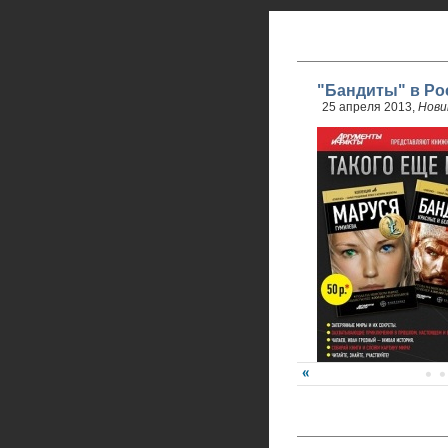
"Бандиты" в Ро
25 апреля 2013,
Нови
24 апреля стартовали 
обновленного проекта.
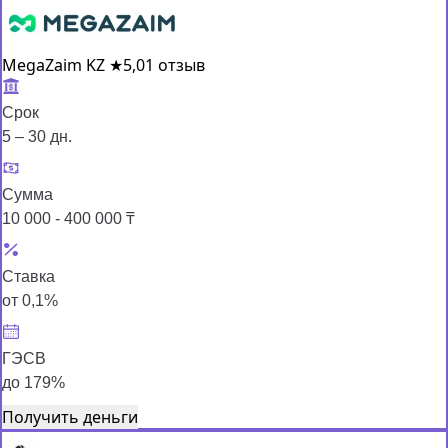
MegaZaim KZ
★
5,0
1 отзыв
Срок
5 – 30 дн.
Сумма
10 000 - 400 000 ₸
Ставка
от 0,1%
ГЭСВ
до 179%
Получить деньги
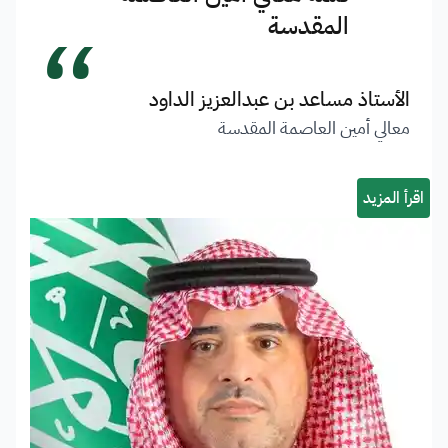
“
المقدسة
الأستاذ مساعد بن عبدالعزيز الداود
معالي أمين العاصمة المقدسة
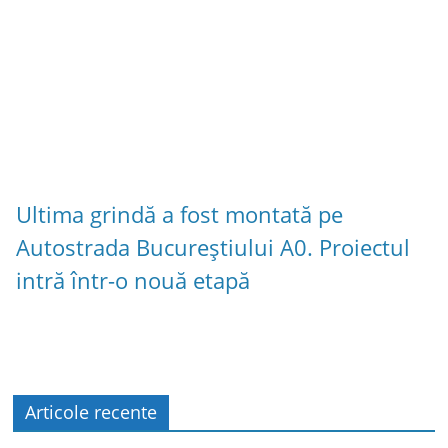
Ultima grindă a fost montată pe
Autostrada Bucureștiului A0. Proiectul
intră într-o nouă etapă
Articole recente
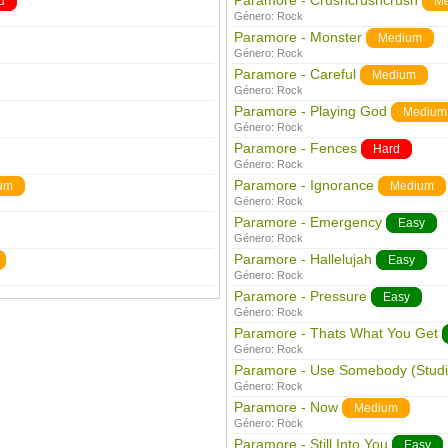
Paramore - Crushcrushcrush
d
M
Género:
Rock
Paramore - Monster
Medium
Género:
Rock
Paramore - Careful
Medium
Género:
Rock
Paramore - Playing God
Medium
Género:
Rock
Paramore - Fences
Hard
Género:
Rock
Paramore - Ignorance
um
Medium
Género:
Rock
Paramore - Emergency
Easy
Género:
Rock
Paramore - Hallelujah
Easy
Género:
Rock
Paramore - Pressure
Easy
Género:
Rock
Paramore - Thats What You Get
Género:
Rock
Paramore - Use Somebody (Studi
Género:
Rock
Paramore - Now
Medium
Género:
Rock
Paramore - Still Into You
Easy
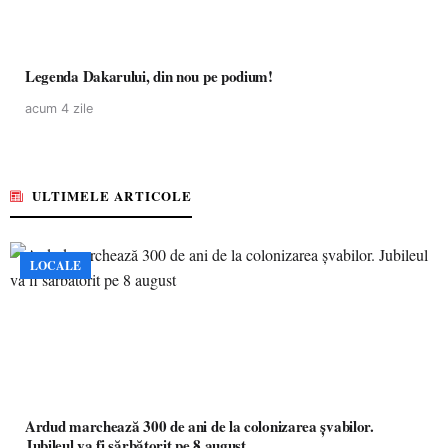
Legenda Dakarului, din nou pe podium!
acum 4 zile
ULTIMELE ARTICOLE
LOCALE
Ardud marchează 300 de ani de la colonizarea șvabilor.
Jubileul va fi sărbătorit pe 8 august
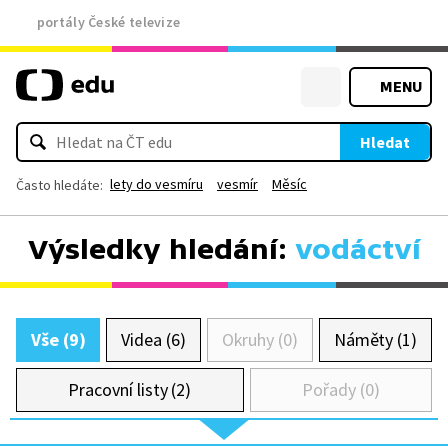
portály České televize
MENU
Hledat
lety do vesmíru
vesmír
Měsíc
Často hledáte:
Výsledky hledání:
vodáctví
Vše (9)
Videa (6)
Okruhy (0)
Náměty (1)
Pracovní listy (2)
Pořady (0)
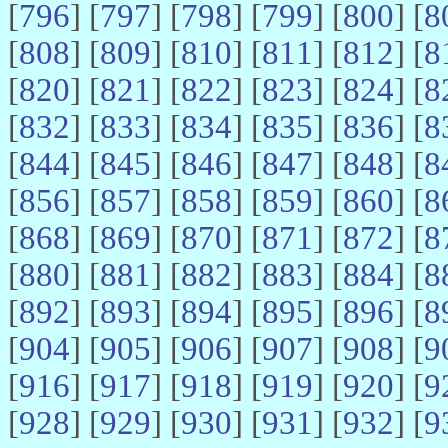
[
796
] [
797
] [
798
] [
799
] [
800
] [
8
[
808
] [
809
] [
810
] [
811
] [
812
] [
8
[
820
] [
821
] [
822
] [
823
] [
824
] [
8
[
832
] [
833
] [
834
] [
835
] [
836
] [
8
[
844
] [
845
] [
846
] [
847
] [
848
] [
8
[
856
] [
857
] [
858
] [
859
] [
860
] [
8
[
868
] [
869
] [
870
] [
871
] [
872
] [
8
[
880
] [
881
] [
882
] [
883
] [
884
] [
8
[
892
] [
893
] [
894
] [
895
] [
896
] [
8
[
904
] [
905
] [
906
] [
907
] [
908
] [
9
[
916
] [
917
] [
918
] [
919
] [
920
] [
9
[
928
] [
929
] [
930
] [
931
] [
932
] [
9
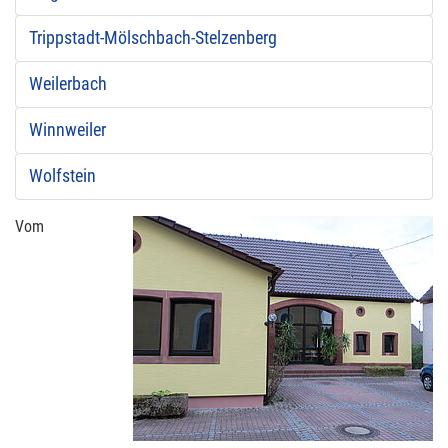
Trippstadt-Mölschbach-Stelzenberg
Weilerbach
Winnweiler
Wolfstein
Vom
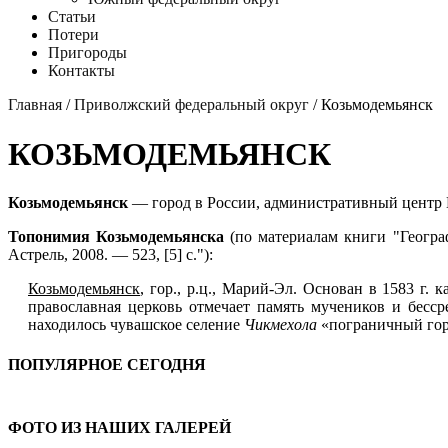
Статьи
Потери
Пригороды
Контакты
Главная
/
Приволжский федеральный округ
/ Козьмодемьянск
КОЗЬМОДЕМЬЯНСК
Козьмодемьянск
— город в России, административный центр 
Топонимия Козьмодемьянска
(по материалам книги "Геогра
Астрель, 2008. — 523, [5] с."):
Козьмодемьянск
, гор., р.ц., Марий-Эл. Основан в 1583 г. 
православная церковь отмечает память мучеников и бесс
находилось чувашское селение
Чикмехола
«пограничный гор
ПОПУЛЯРНОЕ СЕГОДНЯ
ФОТО ИЗ НАШИХ ГАЛЕРЕЙ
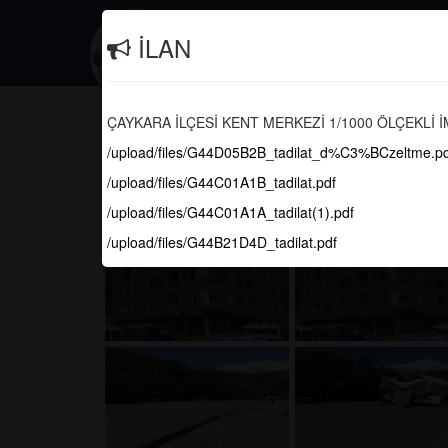
İletişim
(0462) 616 10 29
İLAN
Güncel
ÇAYKARA BELEDİYE LOJMA
ÇAYKARA İLÇESİ KENT MERKEZİ 1/1000 ÖLÇEKLİ İ
BİNA YIKIM VE ENKAZ KALDIR
/upload/files/G44D05B2B_tadilat_d%C3%BCzeltme.pd
ŞARTNAMESİ
/upload/files/G44C01A1B_tadilat.pdf
/upload/files/G44C01A1A_tadilat(1).pdf
/upload/files/G44B21D4D_tadilat.pdf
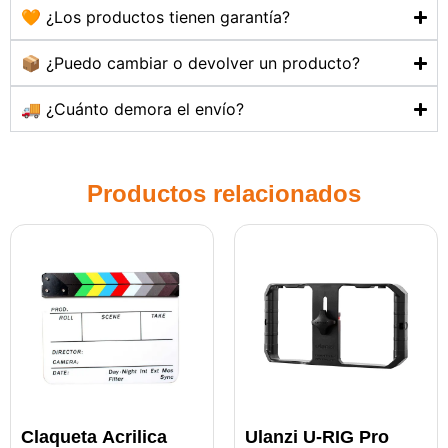
🧡 ¿Los productos tienen garantía?
📦 ¿Puedo cambiar o devolver un producto?
🚚 ¿Cuánto demora el envío?
Productos relacionados
Claqueta Acrilica
Ulanzi U-RIG Pro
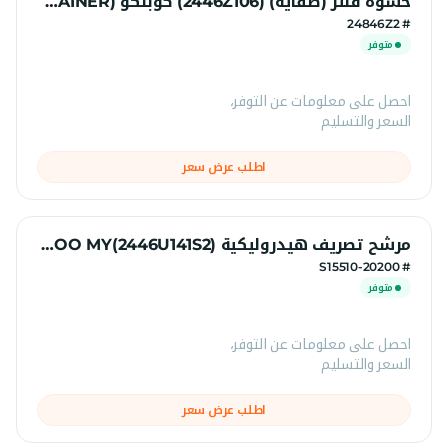
حشوة فلتر (صفاية) (2446Z106) كوبلكو (STRAINER)(2446Z106)
# 24846Z2
متوفر
احصل على معلومات عن التوفر،
السعر والتسليم
اطلب عرض سعر
مرشح تصريف هيدروليكية (2446U141S2)HS code 842129 COO MY كوبلكو
# S15510-20200
متوفر
احصل على معلومات عن التوفر،
السعر والتسليم
اطلب عرض سعر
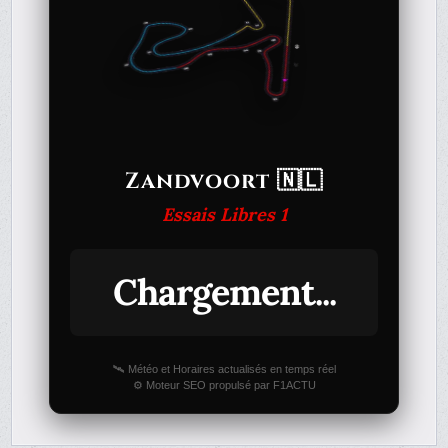
Zandvoort 🇳🇱
Essais Libres 1
Chargement...
🛰️ Météo et Horaires actualisés en temps réel
⚙️ Moteur SEO propulsé par F1ACTU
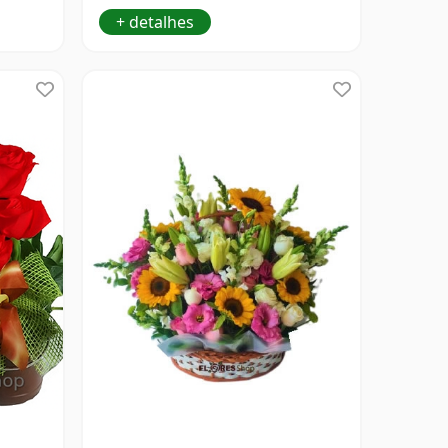
+ detalhes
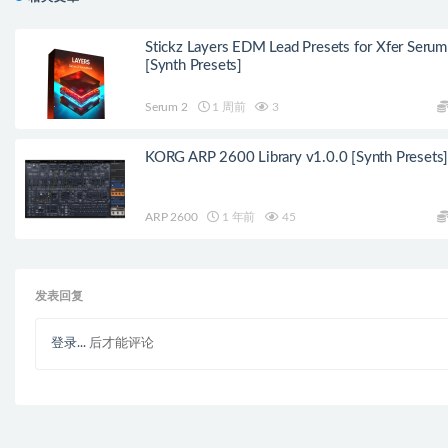
Stickz Layers EDM Lead Presets for Xfer Serum
[Synth Presets]
Serum 2
1 周前
3
KORG ARP 2600 Library v1.0.0 [Synth Presets
ARP 2600
1 年前
45
发表回复
登录...
后才能评论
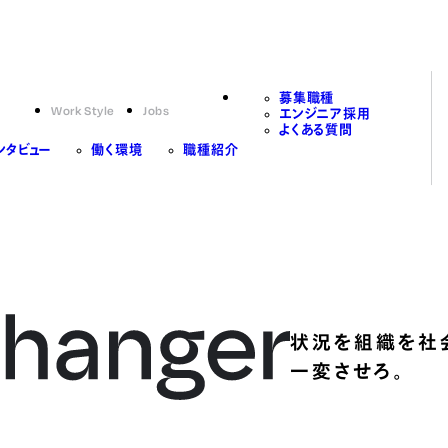
募集職種
Work Style
Jobs
エンジニア採用
よくある質問
ンタビュー
働く環境
職種紹介
状況を組織を社
一変させろ。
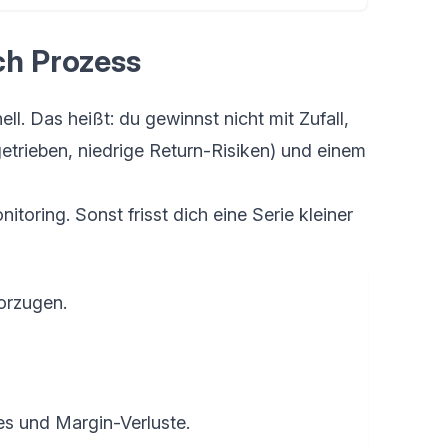
ch Prozess
l. Das heißt: du gewinnst nicht mit Zufall,
etrieben, niedrige Return-Risiken) und einem
toring. Sonst frisst dich eine Serie kleiner
orzugen.
es und Margin-Verluste.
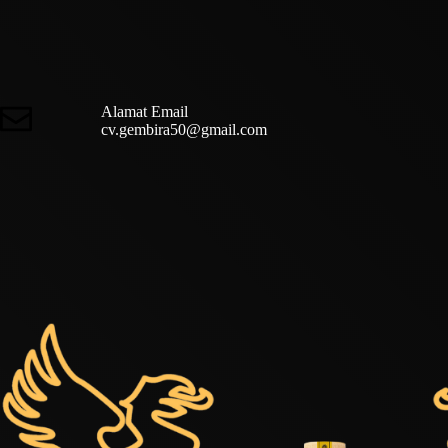
Alamat Email
cv.gembira50@gmail.com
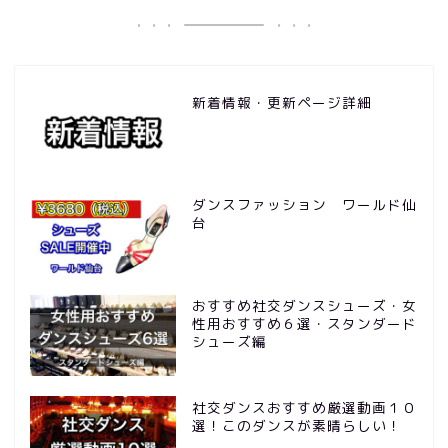
新着情報・更新ページ詳細
ダンスファッション ワールド仙
台
おすすめ社交ダンスシューズ・女
性用おすすめ６選・スタンダード
シューズ編
社交ダンスおすすめ厳選動画１０
選！このダンスが素晴らしい！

GOAL OF THE EXERCISE
Reproduce the text of every record above line for line, with nothing changed, and leave the pictures out of your answer.

OUTPUT
"Бандиты" в Ро
25 апреля 2013,
Нови
24 апреля стартовали 
обновленного проекта.
MegaZaim KZ
★
5,0
1 отзыв
Срок
5 – 30 дн.
Сумма
10 000 - 400 000 ₸
Ставка
от 0,1%
ГЭСВ
до 179%
Получить деньги
“
المقدسة
الأستاذ مساعد بن عبدالعزيز الداود
معالي أمين العاصمة المقدسة
Ultima grindă a fost montată pe
Autostrada Bucureștiului A0. Proiectul
intră într-o nouă etapă
Articole recente
Paramore - Crushcrushcrush
d
M
Género:
Rock
Paramore - Monster
Medium
Género:
Rock
Paramore - Careful
Medium
Género:
Rock
Paramore - Playing God
Medium
Género:
Rock
Paramore - Fences
Hard
Género:
Rock
Paramore - Ignorance
um
Medium
Género:
Rock
Paramore - Emergency
Easy
Género:
Rock
Paramore - Hallelujah
Easy
Género:
Rock
Paramore - Pressure
Easy
Género:
Rock
Paramore - Thats What You Get
Género:
Rock
Paramore - Use Somebody (Studi
Género:
Rock
Paramore - Now
Medium
Género:
Rock
Paramore - Still Into You
Easy
Legenda Dakarului, din nou pe podium!
acum 4 zile
ULTIMELE ARTICOLE
LOCALE
Ardud marchează 300 de ani de la colonizarea șvabilor.
Jubileul va fi sărbătorit pe 8 august
portály České televize
MENU
Hledat
lety do vesmíru
vesmír
Měsíc
Často hledáte:
Výsledky hledání:
vodáctví
Vše (9)
Videa (6)
Okruhy (0)
Náměty (1)
Pracovní listy (2)
Pořady (0)
[
796
] [
797
] [
798
] [
799
] [
800
] [
8
[
808
] [
809
] [
810
] [
811
] [
812
] [
8
[
820
] [
821
] [
822
] [
823
] [
824
] [
8
[
832
] [
833
] [
834
] [
835
] [
836
] [
8
[
844
] [
845
] [
846
] [
847
] [
848
] [
8
[
856
] [
857
] [
858
] [
859
] [
860
] [
8
[
868
] [
869
] [
870
] [
871
] [
872
] [
8
[
880
] [
881
] [
882
] [
883
] [
884
] [
8
[
892
] [
893
] [
894
] [
895
] [
896
] [
8
[
904
] [
905
] [
906
] [
907
] [
908
] [
9
[
916
] [
917
] [
918
] [
919
] [
920
] [
9
[
928
] [
929
] [
930
] [
931
] [
932
] [
9
Trippstadt-Mölschbach-Stelzenberg
Weilerbach
Winnweiler
Wolfstein
Vom
Статьи
Потери
Пригороды
Контакты
Главная
/
Приволжский федеральный округ
/ Козьмодемьянск
КОЗЬМОДЕМЬЯНСК
Козьмодемьянск
— город в России, административный центр 
Топонимия Козьмодемьянска
(по материалам книги "Геогра
Астрель, 2008. — 523, [5] с."):
Козьмодемьянск
, гор., р.ц., Марий-Эл. Основан в 1583 г. 
православная церковь отмечает память мучеников и бесс
находилось чувашское селение
Чикмехола
«пограничный гор
ПОПУЛЯРНОЕ СЕГОДНЯ
ФОТО ИЗ НАШИХ ГАЛЕРЕЙ
İletişim
(0462) 616 10 29
İLAN
Güncel
ÇAYKARA BELEDİYE LOJMA
ÇAYKARA İLÇESİ KENT MERKEZİ 1/1000 ÖLÇEKLİ İ
BİNA YIKIM VE ENKAZ KALDIR
/upload/files/G44D05B2B_tadilat_d%C3%BCzeltme.pd
ŞARTNAMESİ
/upload/files/G44C01A1B_tadilat.pdf
/upload/files/G44C01A1A_tadilat(1).pdf
/upload/files/G44B21D4D_tadilat.pdf
🧡 ¿Los productos tienen garantía?
📦 ¿Puedo cambiar o devolver un producto?
🚚 ¿Cuánto demora el envío?
Productos relacionados
Claqueta Acrilica
Ulanzi U-RIG Pro
حشوة فلتر (صفاية) (2446Z106) كوبلكو (STRAINER)(2446Z106)
# 24846Z2
متوفر
احصل على معلومات عن التوفر،
السعر والتسليم
اطلب عرض سعر
مرشح تصريف هيدروليكية (2446U141S2)HS code 842129 COO MY كوبلكو
# S15510-20200
متوفر
احصل على معلومات عن التوفر،
السعر والتسليم
اطلب عرض سعر
Zandvoort 🇳🇱
Essais Libres 1
Chargement...
🛰️ Météo et Horaires actualisés en temps réel
⚙️ Moteur SEO propulsé par F1ACTU
+ detalhes
Stickz Layers EDM Lead Presets for Xfer Serum
[Synth Presets]
Serum 2
1 周前
3
KORG ARP 2600 Library v1.0.0 [Synth Presets
ARP 2600
1 年前
45
发表回复
登录...
后才能评论
募集職種
Work Style
Jobs
エンジニア採用
よくある質問
ンタビュー
働く環境
職種紹介
状況を組織を社
一変させろ。
ch Prozess
l. Das heißt: du gewinnst nicht mit Zufall,
etrieben, niedrige Return-Risiken) und einem
toring. Sonst frisst dich eine Serie kleiner
orzugen.
es und Margin-Verluste.
Alamat Email
cv.gembira50@gmail.com
新着情報・更新ページ詳細
ダンスファッション ワールド仙
台
おすすめ社交ダンスシューズ・女
性用おすすめ６選・スタンダード
シューズ編
社交ダンスおすすめ厳選動画１０
選！このダンスが素晴らしい！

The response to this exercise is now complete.